Soğuk Savaş sonrasının ilk kurban seçilen topluluklarının başında Boşnak kardeşlerimiz gelir. Yugoslavya’nın dağılmasının ardından Balkanlar’da Sırpların soykırım girişimlerine maruz kalan Boşnaklar, 1990’ların ortalarına kadar çileli ve onurlu bir vatan mücadelesi verdiler. Srebrenitsa, Hollandalı BM askerlerinin desteğiyle Sırpların soykırımlarının bir delili olarak hala zihinlerdeki yerini korumaya devam ediyor. Bugün her ne kadar Bosna’da sessizlik hâkimse de aslında bıçak sırtı durum varlığını muhafaza ediyor desek yanlış bir şey söylemiş olmayız. Son olarak Rusya Dışişleri Bakanı Sergey Lavrov’un Belgrad ziyareti eski defterlerin tekrar açılmasına sebep oldu. Dayton Barış Anlaşması’nın 25. yıldönümünde Bosna-Hersek’e giden Lavrov Bosna Hersek Devlet Başkanlığı Konseyi’nin Sırp üyesi Milorad Dodik ile görüştü ama görüşmede olması gerektiği halde Bosna bayrağı yoktu. Bu durum Boşnaklar tarafından protesto edildi. Bayrak krizi ziyareti gölgeledi derken, Lavrov buna rahmet okutacak başka bir şey yaptı. Bosna-Hersek’ten ayrılırken uçağa girişte Sırpların çetnik selamını verdi. Lavrov’un bu tavrının sadece diplomatik nezaketsizlik ile açıklanmayacak derecede tarihsel geçmişi var. Lavrov gibi kurt bir politikacının bunu planlı yaptığı konusundaki görüşler ağırlıkta. Hem barış anlaşmasının yıldönümünde oraya gideceksiniz, hem de çetnik selamı ile oradan ayrılacaksınız. Bu selam Rusya’nın Panslavizm politikasına atıf yaptığı şeklinde yorumlandı.

══════════════════════════════

Alıştırmalar:
• A. Bosna yazısına göre Lavrov, Bosna-Hersek'ten ayrılırken uçağa binerken ne yaptı?
• B. Kayıtların en başından "قصد داریم انواع" ifadesinin geçtiği satıra kadar olan kısmı, iki ucu da dahil ederek bir JSON dize listesi olarak düzenleyin. Her satır bir dize olsun, boş satırlar atlansın.

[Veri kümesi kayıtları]
══════════════════════════════

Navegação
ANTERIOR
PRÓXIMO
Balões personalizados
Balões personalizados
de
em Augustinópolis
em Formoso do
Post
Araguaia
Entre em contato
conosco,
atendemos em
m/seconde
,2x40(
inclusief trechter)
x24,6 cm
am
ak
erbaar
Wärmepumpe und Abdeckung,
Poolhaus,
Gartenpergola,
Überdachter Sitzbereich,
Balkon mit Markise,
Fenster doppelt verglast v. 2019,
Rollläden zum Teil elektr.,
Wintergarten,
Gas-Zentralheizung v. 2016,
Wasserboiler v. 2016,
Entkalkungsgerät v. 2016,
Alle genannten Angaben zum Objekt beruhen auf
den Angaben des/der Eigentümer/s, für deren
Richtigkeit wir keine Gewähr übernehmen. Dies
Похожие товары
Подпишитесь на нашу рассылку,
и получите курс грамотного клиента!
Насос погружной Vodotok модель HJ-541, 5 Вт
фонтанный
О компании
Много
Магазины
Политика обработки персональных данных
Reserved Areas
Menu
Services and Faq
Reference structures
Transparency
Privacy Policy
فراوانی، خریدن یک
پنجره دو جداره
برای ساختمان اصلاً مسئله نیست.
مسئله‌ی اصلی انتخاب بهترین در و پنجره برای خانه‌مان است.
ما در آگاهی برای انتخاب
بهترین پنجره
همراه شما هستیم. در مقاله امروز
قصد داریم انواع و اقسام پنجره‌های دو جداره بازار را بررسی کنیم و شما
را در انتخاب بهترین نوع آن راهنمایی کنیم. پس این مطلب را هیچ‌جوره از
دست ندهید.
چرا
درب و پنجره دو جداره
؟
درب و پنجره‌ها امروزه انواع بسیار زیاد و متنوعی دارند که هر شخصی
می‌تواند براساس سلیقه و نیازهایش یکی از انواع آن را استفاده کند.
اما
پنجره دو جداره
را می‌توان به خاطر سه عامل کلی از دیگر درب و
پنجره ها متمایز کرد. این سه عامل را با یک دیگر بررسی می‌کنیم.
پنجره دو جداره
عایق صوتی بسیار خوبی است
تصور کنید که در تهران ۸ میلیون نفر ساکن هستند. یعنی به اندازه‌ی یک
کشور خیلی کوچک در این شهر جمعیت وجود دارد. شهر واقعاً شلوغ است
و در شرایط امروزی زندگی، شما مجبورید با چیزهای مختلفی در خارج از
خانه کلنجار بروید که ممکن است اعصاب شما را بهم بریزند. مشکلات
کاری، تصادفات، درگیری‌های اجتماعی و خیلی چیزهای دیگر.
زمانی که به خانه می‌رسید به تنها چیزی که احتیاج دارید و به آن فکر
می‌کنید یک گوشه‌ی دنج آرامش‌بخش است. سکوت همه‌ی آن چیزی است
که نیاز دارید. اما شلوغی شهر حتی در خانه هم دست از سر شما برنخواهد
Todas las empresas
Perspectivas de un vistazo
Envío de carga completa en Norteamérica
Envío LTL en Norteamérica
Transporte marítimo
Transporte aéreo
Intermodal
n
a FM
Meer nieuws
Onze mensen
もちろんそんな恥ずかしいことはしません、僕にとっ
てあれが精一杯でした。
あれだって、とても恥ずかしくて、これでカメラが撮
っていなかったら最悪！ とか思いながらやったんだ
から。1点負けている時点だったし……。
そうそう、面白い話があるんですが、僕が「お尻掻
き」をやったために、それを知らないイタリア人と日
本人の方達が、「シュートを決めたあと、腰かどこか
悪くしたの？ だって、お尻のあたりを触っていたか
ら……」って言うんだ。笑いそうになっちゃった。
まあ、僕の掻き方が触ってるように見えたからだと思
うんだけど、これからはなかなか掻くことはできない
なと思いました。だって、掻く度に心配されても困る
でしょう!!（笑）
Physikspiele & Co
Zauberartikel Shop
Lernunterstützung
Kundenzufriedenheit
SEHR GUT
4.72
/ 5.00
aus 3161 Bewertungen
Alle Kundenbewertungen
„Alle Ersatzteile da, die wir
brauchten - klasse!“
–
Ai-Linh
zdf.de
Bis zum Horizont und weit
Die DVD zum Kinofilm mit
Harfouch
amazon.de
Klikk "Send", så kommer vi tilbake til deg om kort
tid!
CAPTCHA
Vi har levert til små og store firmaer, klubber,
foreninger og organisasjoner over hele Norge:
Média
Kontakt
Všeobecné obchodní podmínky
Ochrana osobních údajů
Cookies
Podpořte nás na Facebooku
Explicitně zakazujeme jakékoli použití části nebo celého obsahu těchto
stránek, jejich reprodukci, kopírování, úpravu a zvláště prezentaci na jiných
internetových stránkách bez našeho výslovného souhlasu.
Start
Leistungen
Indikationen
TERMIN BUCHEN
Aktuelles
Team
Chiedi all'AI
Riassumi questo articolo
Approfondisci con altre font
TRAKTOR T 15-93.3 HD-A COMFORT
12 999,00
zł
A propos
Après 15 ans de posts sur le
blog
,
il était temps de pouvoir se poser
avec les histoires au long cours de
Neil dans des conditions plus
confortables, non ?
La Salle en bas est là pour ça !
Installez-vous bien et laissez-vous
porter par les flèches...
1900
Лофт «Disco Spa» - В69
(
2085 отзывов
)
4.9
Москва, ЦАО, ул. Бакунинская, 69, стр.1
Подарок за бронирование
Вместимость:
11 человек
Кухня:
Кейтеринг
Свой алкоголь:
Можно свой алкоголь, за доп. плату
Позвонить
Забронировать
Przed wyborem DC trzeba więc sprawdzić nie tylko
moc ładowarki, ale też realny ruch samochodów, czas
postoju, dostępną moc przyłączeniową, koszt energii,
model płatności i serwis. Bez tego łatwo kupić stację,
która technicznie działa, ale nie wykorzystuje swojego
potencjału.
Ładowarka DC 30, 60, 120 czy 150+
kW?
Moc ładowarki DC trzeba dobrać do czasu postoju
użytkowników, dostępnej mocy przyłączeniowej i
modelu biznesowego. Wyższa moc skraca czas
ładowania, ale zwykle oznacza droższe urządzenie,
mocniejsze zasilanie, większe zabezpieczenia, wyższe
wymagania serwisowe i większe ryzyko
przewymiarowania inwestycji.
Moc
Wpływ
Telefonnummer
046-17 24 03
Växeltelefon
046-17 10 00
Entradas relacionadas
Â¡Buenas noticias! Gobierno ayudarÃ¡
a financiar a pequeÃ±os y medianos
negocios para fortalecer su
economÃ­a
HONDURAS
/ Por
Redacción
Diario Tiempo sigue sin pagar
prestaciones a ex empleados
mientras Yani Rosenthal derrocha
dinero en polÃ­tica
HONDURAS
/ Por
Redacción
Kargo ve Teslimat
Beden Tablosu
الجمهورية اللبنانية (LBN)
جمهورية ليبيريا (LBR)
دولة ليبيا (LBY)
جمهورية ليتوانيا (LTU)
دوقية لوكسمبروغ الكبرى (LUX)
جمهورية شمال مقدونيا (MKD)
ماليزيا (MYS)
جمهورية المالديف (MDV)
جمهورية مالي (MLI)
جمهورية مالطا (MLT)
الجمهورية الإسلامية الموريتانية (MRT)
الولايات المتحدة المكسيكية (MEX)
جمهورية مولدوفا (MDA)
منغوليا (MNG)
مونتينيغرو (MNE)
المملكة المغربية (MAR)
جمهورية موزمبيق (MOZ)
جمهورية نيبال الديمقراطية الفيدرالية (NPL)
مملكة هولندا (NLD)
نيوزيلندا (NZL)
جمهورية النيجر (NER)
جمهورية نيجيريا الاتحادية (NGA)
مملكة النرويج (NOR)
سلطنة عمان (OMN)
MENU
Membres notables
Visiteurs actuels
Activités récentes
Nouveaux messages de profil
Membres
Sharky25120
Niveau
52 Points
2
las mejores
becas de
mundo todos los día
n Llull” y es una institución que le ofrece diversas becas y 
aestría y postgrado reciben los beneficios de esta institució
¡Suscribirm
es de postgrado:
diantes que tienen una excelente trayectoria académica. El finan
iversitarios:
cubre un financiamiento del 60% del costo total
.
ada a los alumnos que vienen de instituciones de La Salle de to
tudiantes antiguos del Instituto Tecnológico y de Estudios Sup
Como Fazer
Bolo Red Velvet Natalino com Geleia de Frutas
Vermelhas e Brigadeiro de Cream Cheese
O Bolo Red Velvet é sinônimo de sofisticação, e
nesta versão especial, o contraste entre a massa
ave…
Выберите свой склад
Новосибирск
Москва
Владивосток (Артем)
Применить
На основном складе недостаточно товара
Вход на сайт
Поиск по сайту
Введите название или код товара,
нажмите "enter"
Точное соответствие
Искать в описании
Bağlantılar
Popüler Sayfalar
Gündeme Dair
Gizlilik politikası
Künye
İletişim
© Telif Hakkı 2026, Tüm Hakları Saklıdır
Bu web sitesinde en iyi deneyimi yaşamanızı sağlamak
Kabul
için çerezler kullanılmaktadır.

══════════════════════════════

Cevaplar:
• A. Sırpların çetnik selamını verdi.

• B.
[
  "Navegação",
  "ANTERIOR",
  "PRÓXIMO",
  "Balões personalizados",
  "Balões personalizados",
  "de",
  "em Augustinópolis",
  "em Formoso do",
  "Post",
  "Araguaia",
  "Entre em contato",
  "conosco,",
  "atendemos em",
  "m/seconde",
  ",2x40(",
  "inclusief trechter)",
  "x24,6 cm",
  "am",
  "ak",
  "erbaar",
  "Wärmepumpe und Abdeckung,",
  "Poolhaus,",
  "Gartenpergola,",
  "Überdachter Sitzbereich,",
  "Balkon mit Markise,",
  "Fenster doppelt verglast v. 2019,",
  "Rollläden zum Teil elektr.,",
  "Wintergarten,",
  "Gas-Zentralheizung v. 2016,",
  "Wasserboiler v. 2016,",
  "Entkalkungsgerät v. 2016,",
  "Alle genannten Angaben zum Objekt beruhen auf",
  "den Angaben des/der Eigentümer/s, für deren",
  "Richtigkeit wir keine Gewähr übernehmen. Dies",
  "Похожие товары",
  "Подпишитесь на нашу рассылку,",
  "и получите курс грамотного клиента!",
  "Насос погружной Vodotok модель HJ-541, 5 Вт",
  "фонтанный",
  "О компании",
  "Много",
  "Магазины",
  "Политика обработки персональных данных",
  "Reserved Areas",
  "Menu",
  "Services and Faq",
  "Reference structures",
  "Transparency",
  "Privacy Policy",
  "فراوانی، خریدن یک",
  "پنجره دو جداره",
  "برای ساختمان اصلاً مسئله نیست.",
  "مسئله‌ی اصلی انتخاب بهترین در و پنجره برای خانه‌مان است.",
  "ما در آگاهی برای انتخاب",
  "بهترین پنجره",
  "همراه شما هستیم. در مقاله امروز",
  "قصد داریم انواع و اقسام پنجره‌های دو جداره بازار را بررسی کنیم و شما"
]